Outro projeto de monitoramento é o que oferece suporte através da DIASE (Diretoria de Apoio à Saúde do Estudante), que atua em parceria com a Secretaria de Saúde para encaminhar casos mais graves, como depressão ou risco de suicídio. “Quando percebemos que o estudante precisa de suporte especializado, fazemos o encaminhamento. Já conseguimos inclusive atendimento pelo Capsi para estudantes em situações críticas.” O Centro de Atenção Psicossocial Infanto-Juvenil (Capsi) é um serviço público de saúde que atende crianças e adolescentes com sofrimento mental intenso, devido a transtornos mentais graves, persistentes ou uso de substâncias.

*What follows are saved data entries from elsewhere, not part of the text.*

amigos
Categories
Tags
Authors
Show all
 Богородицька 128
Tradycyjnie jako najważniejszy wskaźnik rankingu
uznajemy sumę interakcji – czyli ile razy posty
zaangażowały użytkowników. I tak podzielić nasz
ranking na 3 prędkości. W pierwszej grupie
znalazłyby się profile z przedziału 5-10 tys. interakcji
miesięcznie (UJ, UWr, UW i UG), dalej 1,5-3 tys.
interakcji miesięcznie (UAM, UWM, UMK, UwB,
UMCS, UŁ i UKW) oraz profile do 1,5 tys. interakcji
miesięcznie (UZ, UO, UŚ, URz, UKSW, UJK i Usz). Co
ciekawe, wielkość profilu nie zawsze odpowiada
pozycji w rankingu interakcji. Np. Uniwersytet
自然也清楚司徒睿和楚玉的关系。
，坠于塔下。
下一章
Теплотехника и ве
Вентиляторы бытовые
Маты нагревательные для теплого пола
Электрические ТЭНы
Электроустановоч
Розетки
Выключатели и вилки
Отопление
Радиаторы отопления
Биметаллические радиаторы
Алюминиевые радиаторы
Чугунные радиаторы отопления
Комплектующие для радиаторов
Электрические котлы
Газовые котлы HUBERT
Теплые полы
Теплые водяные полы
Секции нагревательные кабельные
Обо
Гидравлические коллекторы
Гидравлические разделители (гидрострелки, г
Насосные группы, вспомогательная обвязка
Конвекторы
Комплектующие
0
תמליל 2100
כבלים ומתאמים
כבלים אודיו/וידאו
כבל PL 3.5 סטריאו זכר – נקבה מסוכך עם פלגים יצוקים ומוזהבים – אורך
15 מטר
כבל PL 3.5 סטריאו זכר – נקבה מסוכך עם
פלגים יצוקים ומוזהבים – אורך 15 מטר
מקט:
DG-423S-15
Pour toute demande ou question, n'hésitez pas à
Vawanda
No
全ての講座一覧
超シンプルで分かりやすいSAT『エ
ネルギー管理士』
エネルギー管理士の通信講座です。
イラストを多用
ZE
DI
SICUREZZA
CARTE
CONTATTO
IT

Esse serviço oferece um atendimento psicossocial, com o objetivo de ajudar a população infanto-juvenil a lidar com dificuldades relacionadas à saúde mental.
Estudante era tranquilo na escola
No caso do adolescente apreendido, a escola em que ele estudava não havia registrado nenhum comportamento violento ou relato de ameaça anterior. Segundo Karine, ele era um estudante tímido e retraído, o que reforça a necessidade de atenção redobrada. “Esse é o perigo. Às vezes o sofrimento é silencioso. A escola pode não perceber imediatamente se não houver sinais explícitos”. Segundo a coordenadora, a escola entrou em contato com a família após a descoberta do plano, mas a Regional de Ensino não teve contato direto com ele. “Os pais alegam que não sabiam. Essa é uma fase muito delicada, em que o adolescente tende a se isolar em casa. Muitas vezes ele se tranca no quarto e os pais não têm acesso ao que ele está vivendo. É por isso que insistimos tanto no diálogo familiar e em relações saudáveis dentro de casa”, diz ela.
Karine Rodrigues garante que todas as medidas necessárias foram tomadas pela direção da escola, como o acionamento da polícia, da assessoria especial de combate à violência da Secretaria de Educação, da DIASE e do Conselho Tutelar. “Fizemos tudo que estava ao nosso alcance. Agora o caso segue na esfera policial e judicial”.

Projetos da segurança pública
Em nota, a Secretaria de Segurança Pública informa que tem se preocupado com o comportamento suspeito de alunos da rede pública de ensino e que existem projetos específicos para tratar do assunto, como o Escola Mais Segura, “que objetiva a realização de ações de prevenção no ambiente escolar; o Programa Educacional de Resistência às Drogas da Polícia Militar, que atua diretamente nas escolas com atividades preventivas contra o uso de drogas, violência, bullyng e cyberbullyng. O trabalho é realizado de forma integrada entre escola, família e comunidade”.
A Secretaria de Segurança afirma ainda que “promove encontros pela Polícia Civil com os servidores das escolas públicas para identificar, prevenir e combater práticas violentas, além de orientar os jovens sobre como lid ar com situações de risco”. E também “o trabalho do policiamento ostensivo por parte do Batalhão Escolar da Polícia Militar, orientado por critérios técnicos e análises criminais e incluir patrulhamentos, operações de varredura, blitze escolares, bloqueios, visitas técnicas e ações educativas”.